ISLAMABAD:
The government has decided to eliminate nearly one in four sanctioned posts in the Pakistan Television Corporation (PTV) as part of efforts to reduce losses of the national entity and also approved a new business plan for the public entity.
The Ministry of Information on Friday informed the Cabinet Committee on State-Owned Enterprises (CCoSOE) of the decision to eliminate 1,232 positions out of the 5,442 sanctioned positions, representing a 23 percent reduction in an organization’s workforce overstaffed.
“The Committee was informed that out of 5,442 posts sanctioned by the PTV, 1,232 posts were also abolished to reduce costs,” according to a press release issued by the Ministry of Finance.
Finance Minister Muhammad Aurangzeb chaired the meeting, during which the cabinet committee approved the business plans of PTV and Pakistan Broadcasting Corporation (PBC).
Details revealed that PTV News, the news arm of the company, made less than its budgeted profit while incurring above-budget expenses in the 2023-24 financial year. Out of the budgeted revenue of Rs357 million, provisional revenue stands at Rs200 million. Meanwhile, expenditure increased to Rs688 million, compared to Rs585 million budgeted.
The committee was informed that PTV currently employs 95 presenters.
The Ministry of Finance noted that the Ministry of Information had submitted a business plan for the revival of PTV, including measures such as digital expansion, content licensing, cost-effective marketing partnerships, public-private collaborations and better utilization of PTV properties to maximize operational efficiency and revenue potential.
The committee deliberated on the PTV and PBC plans, with emphasis on operational excellence and timely execution of planned actions to achieve the desired results.
Furthermore, the committee recommended that the Ministry of Information work through the boards of directors of the PBC and PTV to proactively utilize idle assets, preferring sales of these assets to the private sector rather than engaging in real estate activities that could undermine their primary function as state broadcaster. .
The business plans also included proposals to increase revenue, gain sponsorships and reduce operational costs.
However, the cabinet committee was informed of the challenges identified through a PESTLE analysis – a tool used to understand external factors impacting business plans. As a public broadcaster, PTV operates under government oversight, which often changes its content and organizational priorities. Additionally, unlike private channels, PTV’s public service mandate limits advertising revenue, thereby affecting profitability.

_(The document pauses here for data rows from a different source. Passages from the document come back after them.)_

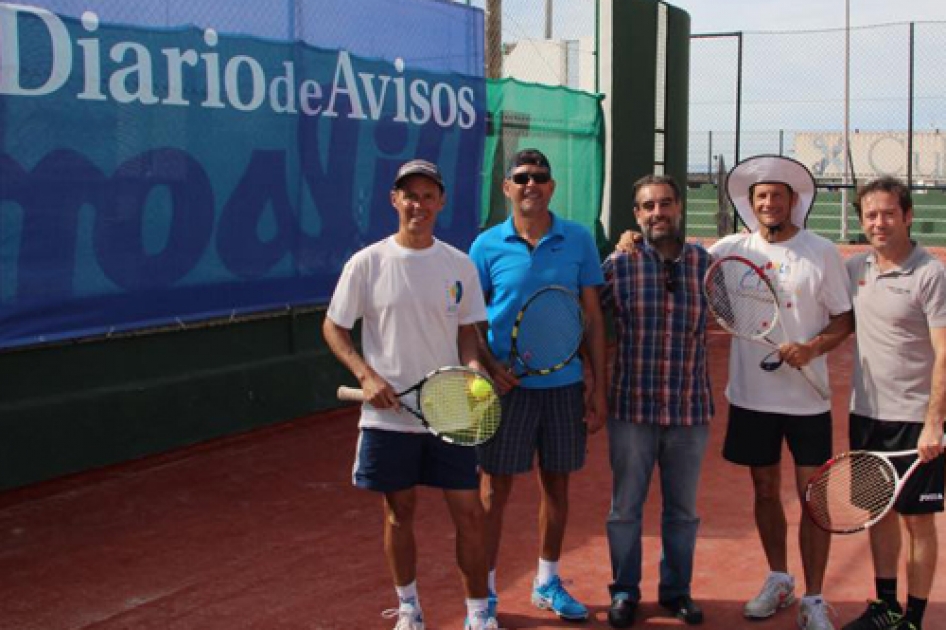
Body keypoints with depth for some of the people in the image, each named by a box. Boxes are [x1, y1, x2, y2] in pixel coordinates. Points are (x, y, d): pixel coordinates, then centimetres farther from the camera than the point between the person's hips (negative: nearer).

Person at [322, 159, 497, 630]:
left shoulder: (460, 265, 2)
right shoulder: (367, 263, -5)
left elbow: (467, 331, 8)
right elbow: (333, 328, 0)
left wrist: (473, 366, -13)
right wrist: (367, 376, -13)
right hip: (389, 415, -1)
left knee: (469, 513, 2)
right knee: (399, 515, 11)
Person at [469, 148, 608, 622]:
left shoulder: (578, 240, 1)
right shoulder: (487, 245, -2)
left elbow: (592, 317, 4)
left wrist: (599, 388, 1)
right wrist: (488, 367, -14)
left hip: (564, 383, 2)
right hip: (508, 385, -2)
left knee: (556, 483, 12)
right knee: (496, 487, 4)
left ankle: (548, 583, 30)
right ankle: (484, 591, 17)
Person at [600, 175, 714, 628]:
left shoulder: (705, 263, 1)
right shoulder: (618, 264, -3)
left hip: (691, 408, 2)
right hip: (632, 407, -1)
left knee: (683, 509, 14)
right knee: (625, 507, 9)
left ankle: (676, 590, 31)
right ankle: (624, 591, 25)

Despite these challenges, Pakistan has over 90 million viewers, with television advertising spending reaching Rs50 billion in the 2023-2024 financial year, up from Rs43.4 billion the previous year. Conversely, advertising spending on digital media declined to Rs 25.25 billion in fiscal 2023-24 from Rs 26.5 billion in the previous year, according to the Ministry of Information .
For PBC, the business plan focuses on generating revenue through enhanced program content, better signal quality and utilization of seven large unused spaces and six large tracts of open land in various cities. The proposed measures include installation of ATMs and hoardings at appropriate locations of Radio Pakistan.
The committee was informed that the PBC could reach financial balance within two years of implementing the proposed plan, according to the Ministry of Finance.
Apart from the broadcaster’s business plans, the committee approved the reconstitution of the board of directors of the Karachi Tools, Dies and Mold Center (KTDMC) under the Ministry of Industries and Production. The CCoSOE approved the nomination of five candidates from the private sector and ex-officio directors were appointed for a three-year term, with Abdur Razaaq Gauhar as chairman of the board. This reconstitution aims to improve corporate governance and ensure effective decision-making for the entity.
Likewise, the reconstitution of the board of directors of the Technological Upgradation and Skills Development Corporation (TUSDEC) was also approved. Six private sector candidates and ex-officio directors were appointed for a three-year term, with Muhammad Noorud Din Daud as chairman of the board. These changes align with the Public Enterprise Ownership and Management Policy 2023, aimed at improving operational efficiency and aligning corporate objectives with national priority.